Tuesday, February 10, 2015
Towers Watson just released its annual survey on predictive modeling with some notable results.
The percentage of U.S. property/casualty executives reporting a positive impact on profitability has dramatically increased over the past six years, while the breadth and depth of predictive modeling applications has grown.
Some 87 percent of property/casualty executives report that predictive modeling had a favorable impact on profitability in 2014, an increase of eight percentage points over 2013. The increase continues a pattern of growth over several years, and is up significantly from 57 percent six years ago.
A positive impact on rate accuracy helps explain the boost in profits, Towers Watson said.
In fact, the percentage of carriers citing a positive impact on rate accuracy has increased every year since 2010, when 70 percent cited a positive impact.

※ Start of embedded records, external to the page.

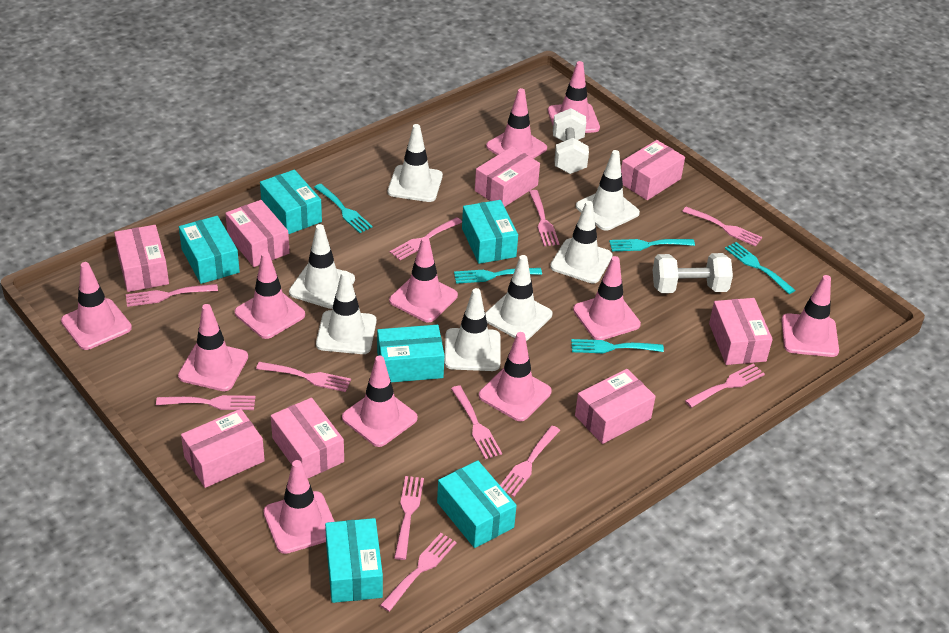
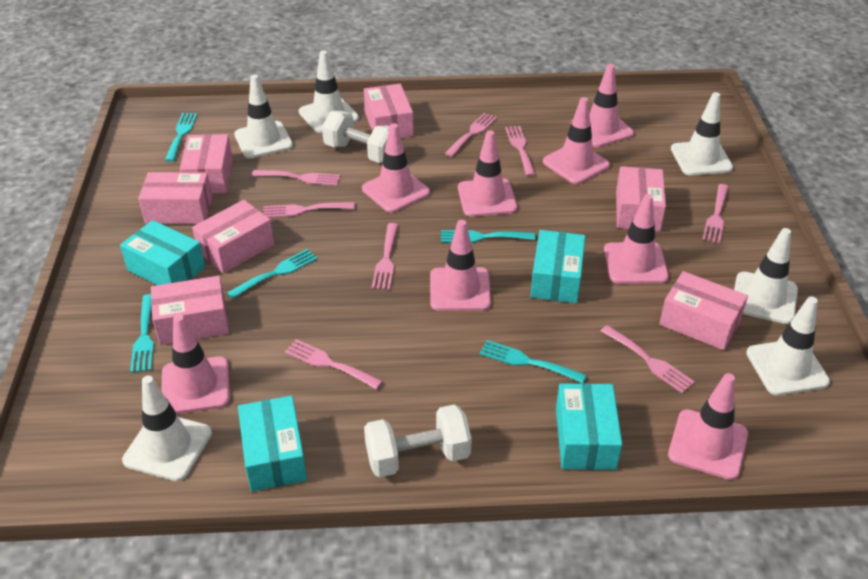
pink box: 8 -> 7
pink fork: 11 -> 8
pink traffic cone: 11 -> 8
turquoise box: 6 -> 4
white traffic cone: 7 -> 6

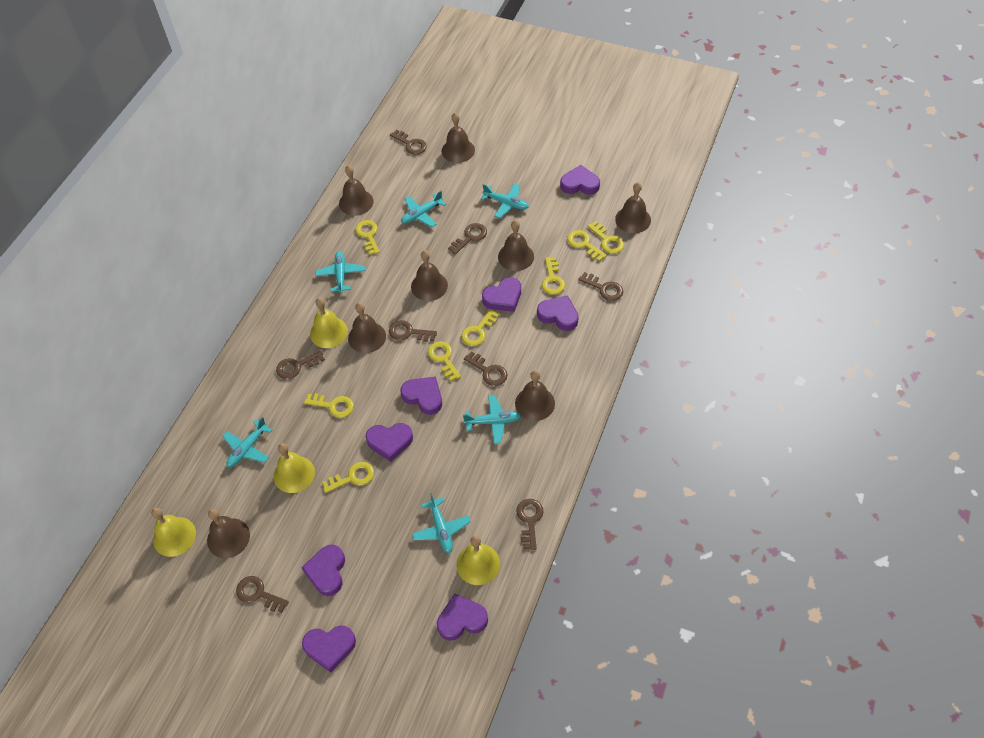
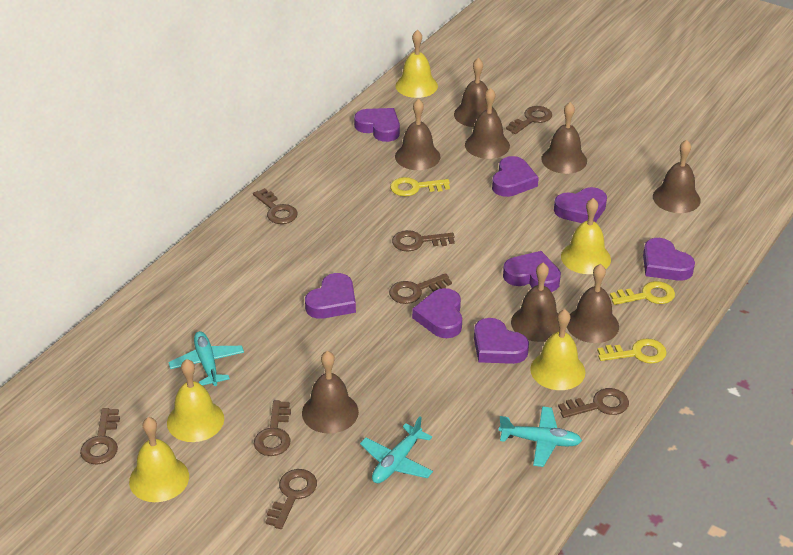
turquoise plane: 6 -> 3
yellow bell: 4 -> 5
yellow key: 8 -> 3

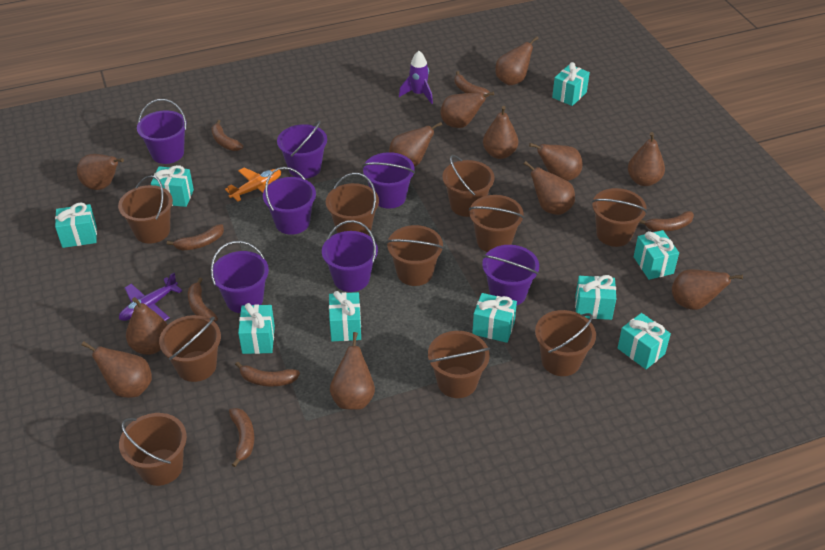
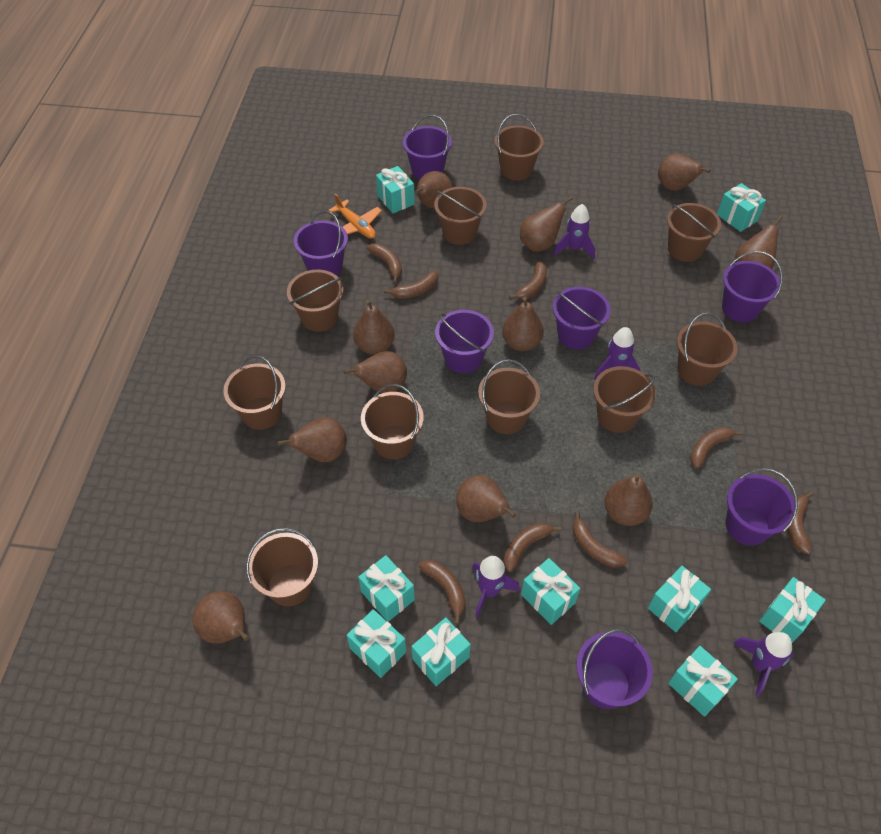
brown banana: 7 -> 8
brown pear: 12 -> 11
purple plane: 1 -> 0
purple rocket: 1 -> 4

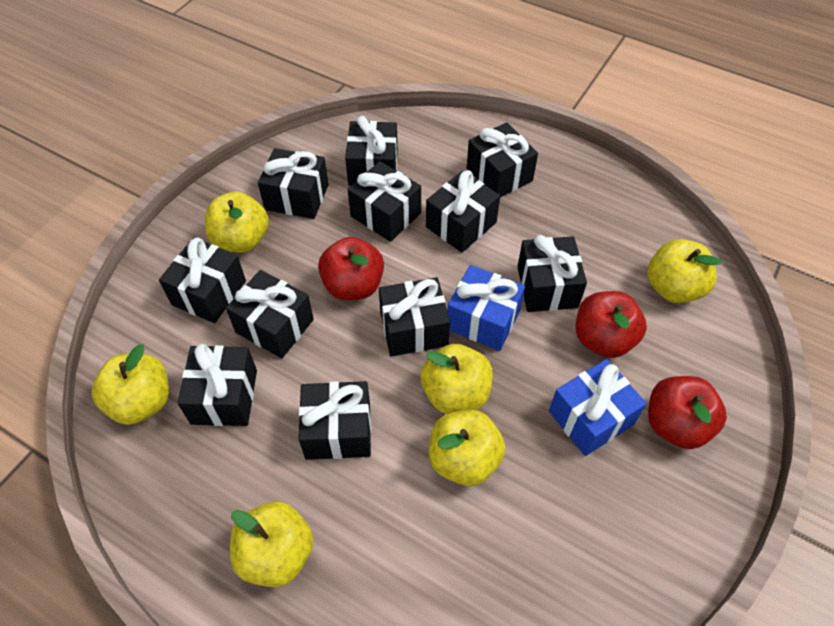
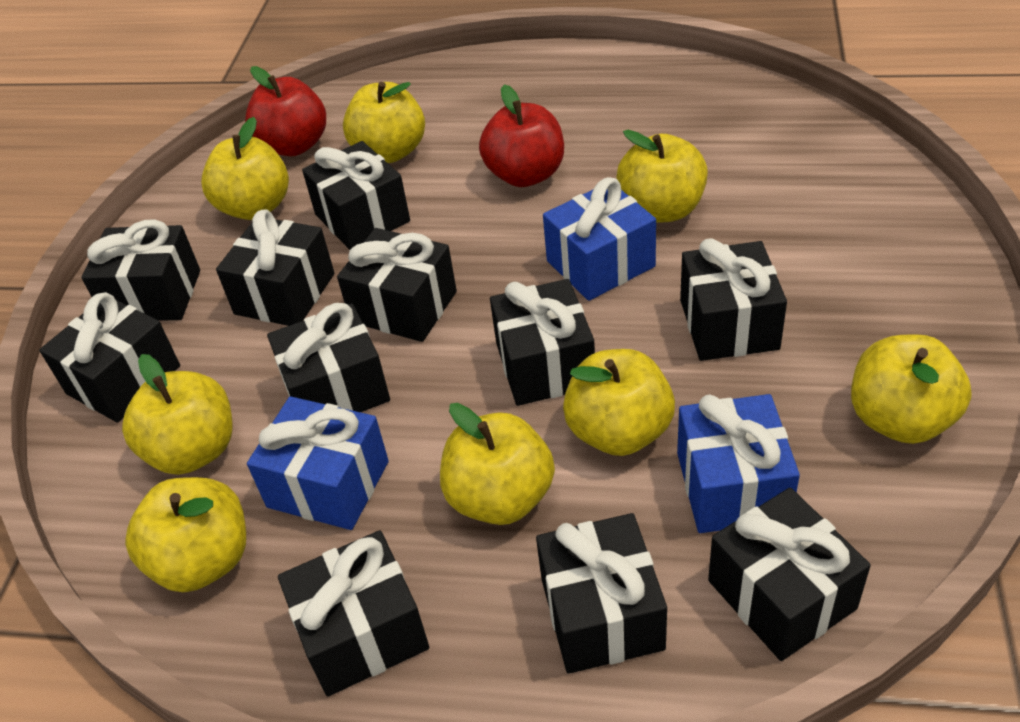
blue gift: 2 -> 3
red apple: 3 -> 2
yellow apple: 6 -> 8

By 2014, 98 percent of insurers reported that predictive modeling has improved their rate accuracy.
More accurate rates also positively impact loss ratios, which have improved in parallel, according to p/c insurance executives. In 2014, 91 percent cited the favorable impact of predictive modeling on loss ratios, an increase of 14 percentage points over 2013.
The survey shows the use of predictive modeling in risk selection and rating/pricing has increased significantly for all lines of business over the last year, continuing a long-term trend.
For personal lines, auto saw the largest increase with 97 percent of participants saying they used predictive modeling in underwriting/risk selection or rating/pricing in 2014, up from 80 percent in 2013 – a 17 percentage-point increase.
Even more noteworthy is the increased use of predictive modeling in commercial lines.
For commercial property/commercial multiperil (CMP)/business-owner peril (BOP) as well as commercial auto the use of modeling increased 19 percentage points – to 51 percent and 41 percent respectively, year-to-year.
But it was specialty commercial lines that saw the largest increase, where 44 percent of p/c executives said they use predictive modeling in risk selection and rating/pricing in 2014, up from 13 percent in 2013 – a 31 percentage point increase.
While the survey suggests that insurers are increasingly comfortable with predictive modeling and using it in a growing number of capacities, more progress is still possible, according to Towers Watson.
Treating data as an asset and more effectively using predictive modeling applications to improve claim and other functional results could make a significant difference in the profitability of insurance companies, it suggests.
More on the survey results in this Insurance Journal article.
Towers Watson gauged the views of 52 U.S. insurance executives in personal lines and commercial lines carriers for the survey.